▸ **EXTRAIT CHOISI**
****************
En publiant cette vaste correspondance croisée d’Apollinaire avec les artistes de son temps, Laurence Campa et Peter Read ont accompli un travail éditorial remarquable. Ils fournissent pour chaque artiste une notice détaillée et minutieuse, des annotations pour chaque correspondance, et un recours aux manuscrits partout où cela était possible. La présentation de l’ouvrage est aérée, claire et lisible. Tout en essayant de réunir le plus de lettres possibles, cet ensemble n’est pourtant pas exhaustif, et lance un appel discret aux collectionneurs ; les éditeurs renvoient également à quelques volumes récents pouvant compléter cet ensemble, notamment en ce qui concerne les correspondances d’Apollinaire avec Picasso ou avec certains artistes italiens (p. 22-23).
****************
▸ **LIGNES FOURNIES**
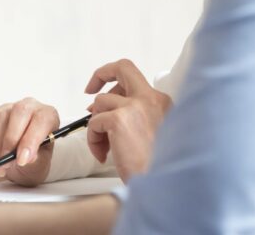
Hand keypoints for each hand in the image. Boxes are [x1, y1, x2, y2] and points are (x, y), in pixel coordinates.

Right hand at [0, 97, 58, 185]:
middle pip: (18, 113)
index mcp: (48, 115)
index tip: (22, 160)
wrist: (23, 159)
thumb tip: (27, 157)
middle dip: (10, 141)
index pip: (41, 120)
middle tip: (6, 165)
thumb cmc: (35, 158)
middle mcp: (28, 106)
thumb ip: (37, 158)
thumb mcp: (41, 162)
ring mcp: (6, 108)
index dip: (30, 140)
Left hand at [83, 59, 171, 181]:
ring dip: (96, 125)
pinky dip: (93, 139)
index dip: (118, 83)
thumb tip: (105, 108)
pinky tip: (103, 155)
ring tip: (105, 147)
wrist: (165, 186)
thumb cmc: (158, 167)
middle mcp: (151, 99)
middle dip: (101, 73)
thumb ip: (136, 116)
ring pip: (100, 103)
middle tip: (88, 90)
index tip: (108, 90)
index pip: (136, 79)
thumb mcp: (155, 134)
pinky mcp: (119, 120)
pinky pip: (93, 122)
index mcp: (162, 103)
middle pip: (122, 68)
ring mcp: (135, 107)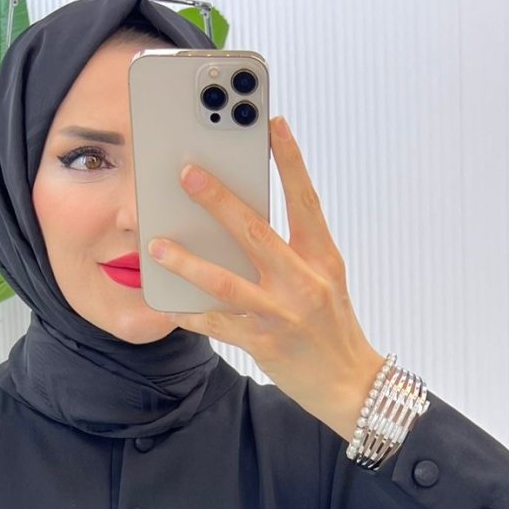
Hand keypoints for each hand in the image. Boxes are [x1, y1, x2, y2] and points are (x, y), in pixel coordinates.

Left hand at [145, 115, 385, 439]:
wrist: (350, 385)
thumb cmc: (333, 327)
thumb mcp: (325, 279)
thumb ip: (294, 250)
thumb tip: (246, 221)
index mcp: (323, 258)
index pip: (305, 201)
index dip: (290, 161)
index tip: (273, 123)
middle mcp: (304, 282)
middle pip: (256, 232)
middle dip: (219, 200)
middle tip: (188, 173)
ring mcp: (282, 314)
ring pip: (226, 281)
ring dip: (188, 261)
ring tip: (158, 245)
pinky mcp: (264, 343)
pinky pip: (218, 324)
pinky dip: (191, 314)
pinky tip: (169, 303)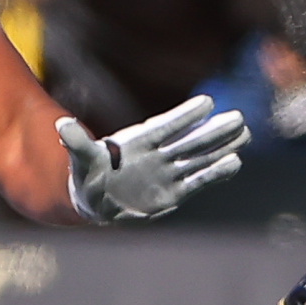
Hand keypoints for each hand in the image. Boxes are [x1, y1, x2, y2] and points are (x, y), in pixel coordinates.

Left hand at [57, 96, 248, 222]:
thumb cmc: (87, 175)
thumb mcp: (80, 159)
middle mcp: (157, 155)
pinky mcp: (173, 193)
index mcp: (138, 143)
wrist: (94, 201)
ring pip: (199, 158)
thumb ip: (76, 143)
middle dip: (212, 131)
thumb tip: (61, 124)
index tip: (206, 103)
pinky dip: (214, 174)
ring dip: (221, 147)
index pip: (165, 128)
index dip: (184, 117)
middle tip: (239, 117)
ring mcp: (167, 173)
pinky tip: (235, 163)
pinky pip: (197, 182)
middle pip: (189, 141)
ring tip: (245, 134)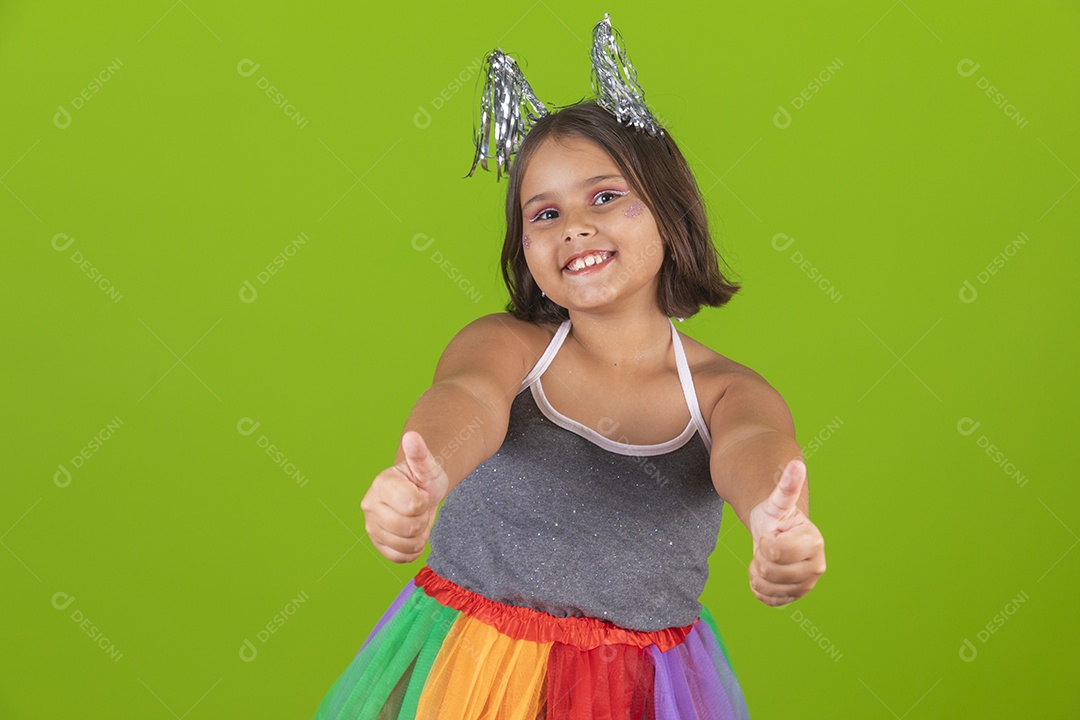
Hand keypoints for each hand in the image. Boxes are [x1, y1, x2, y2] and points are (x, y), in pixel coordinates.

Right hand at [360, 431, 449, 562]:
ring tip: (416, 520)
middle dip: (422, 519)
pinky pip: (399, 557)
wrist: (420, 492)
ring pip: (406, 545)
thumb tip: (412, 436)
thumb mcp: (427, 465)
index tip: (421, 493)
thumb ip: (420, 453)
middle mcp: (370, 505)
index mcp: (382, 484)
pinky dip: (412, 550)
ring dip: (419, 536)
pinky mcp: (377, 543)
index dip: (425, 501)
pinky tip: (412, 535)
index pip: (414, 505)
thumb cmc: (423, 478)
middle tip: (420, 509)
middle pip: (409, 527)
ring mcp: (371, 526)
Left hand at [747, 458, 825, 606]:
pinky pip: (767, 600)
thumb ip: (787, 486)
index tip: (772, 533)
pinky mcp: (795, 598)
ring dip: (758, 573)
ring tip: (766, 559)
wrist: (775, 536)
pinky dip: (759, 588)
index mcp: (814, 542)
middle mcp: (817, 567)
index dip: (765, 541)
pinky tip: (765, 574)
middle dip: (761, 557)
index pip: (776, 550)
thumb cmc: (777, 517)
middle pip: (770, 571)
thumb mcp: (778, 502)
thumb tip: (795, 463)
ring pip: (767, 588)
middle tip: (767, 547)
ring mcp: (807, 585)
****************
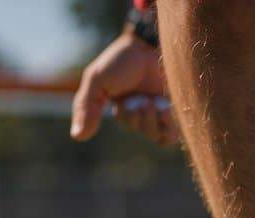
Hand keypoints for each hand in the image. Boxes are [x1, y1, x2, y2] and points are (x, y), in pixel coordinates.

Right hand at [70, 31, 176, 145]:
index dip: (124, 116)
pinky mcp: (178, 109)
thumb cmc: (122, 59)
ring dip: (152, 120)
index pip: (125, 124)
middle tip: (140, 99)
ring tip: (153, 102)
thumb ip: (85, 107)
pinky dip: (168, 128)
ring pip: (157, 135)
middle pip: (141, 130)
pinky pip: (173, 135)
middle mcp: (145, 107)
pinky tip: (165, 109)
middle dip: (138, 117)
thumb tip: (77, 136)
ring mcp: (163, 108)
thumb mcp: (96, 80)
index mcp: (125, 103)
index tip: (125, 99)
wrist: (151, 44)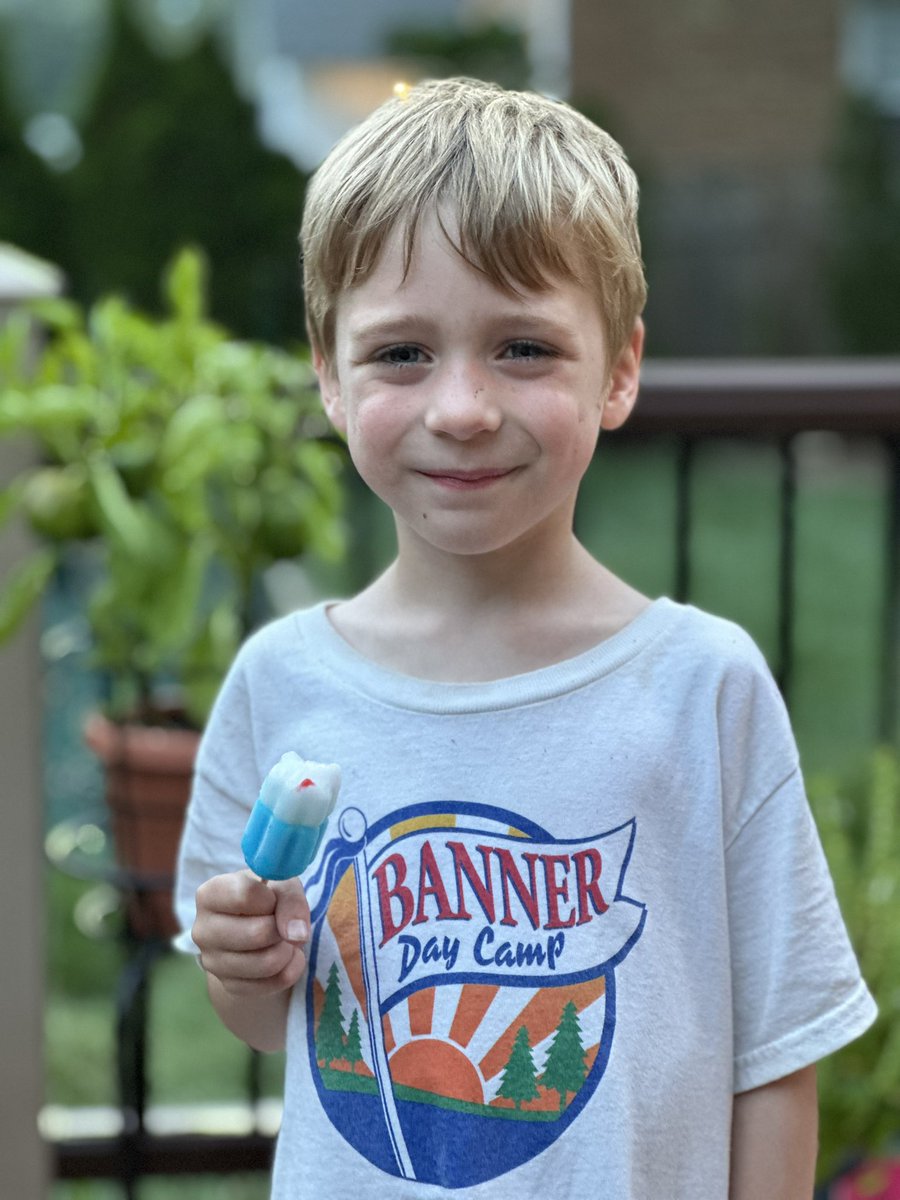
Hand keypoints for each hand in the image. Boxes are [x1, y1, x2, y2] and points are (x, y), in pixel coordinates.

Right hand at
****************
▸ **CONSIGNE A**
Répondez aux questions suivantes sur l'extrait consacré à la correspondance d'Apollinaire, en reprenant les mêmes repères pour vos réponses.
(i) Qui a publié cette correspondance croisée d'Apollinaire avec les artistes de son temps ?
(ii) Quels trois adjectifs qualifient la présentation de l'ouvrage ?
(iii) Quel artiste est nommément cité parmi ceux dont la correspondance avec Apollinaire peut être complétée par des volumes récents ?
▸ **CONSIGNE B**
Rédigez la suite de l'extrait consacré à la correspondance d'Apollinaire en partant de sa dernière phrase.

▸ **RÉSULTAT A**
(i) Laurence Campa et Peter Read.
(ii) Aérée, claire et lisible.
(iii) Picasso.

▸ **RÉSULTAT B**
Ce volume a le mérite de rendre disponible, outre une majorité d’inédits, des correspondances épuisées ou difficilement accessibles. C’est le cas de la correspondance avec Jacob, publiée pour l’essentiel dans le premier volume de la Correspondance édité par l’abbé François Garnier(1) (quelques autres lettres seront révélées peu après par les soins d’André Billy(2), et une ou deux autres encore depuis lors). On se réjouira aussi de (re)trouver d’autres correspondances de grand intérêt, avec Jacob, André Rouveyre, Marie Laurencin, Serge Férat, Hélène d’Oettingen (une correspondante haute en couleurs), Giorgio de Chirico, Edmond-Marie Poullain, et les singulières lettres du plus ou moins inconnu René Prath... Cependant, on regrettera la grande part d’envois diplomatiques, se réduisant à des rendez-vous ou à des remerciements, liés au rôle important de critique d’art d’Apollinaire dont l’ouvrage témoigne amplement. Si les éditeurs précisent que ce volume ne « prétend pas à l’exhaustivité » (p. 23), le travail de sélection, dans cette masse de documents, est ici laissé au lecteur. Quelle est la stratégie éditoriale la mieux adaptée à un ensemble aussi vaste et qui ne peut éviter des moments inégaux ? C’est une question qu’on ne saurait trancher sans réserve : c’est pourquoi le reproche d’inégalité est bien faible en vérité : on ne peut guère soulever la question de la valeur d’une telle somme que si des éditeurs intrépides la réunissent. Par conséquent, louons les éditeurs d’avoir mené à bien cette entreprise (toujours risquée pour la correspondance artistique), et rappelons encore les utiles notices fournies pour chaque artiste, indépendamment du degré d’importance des échanges.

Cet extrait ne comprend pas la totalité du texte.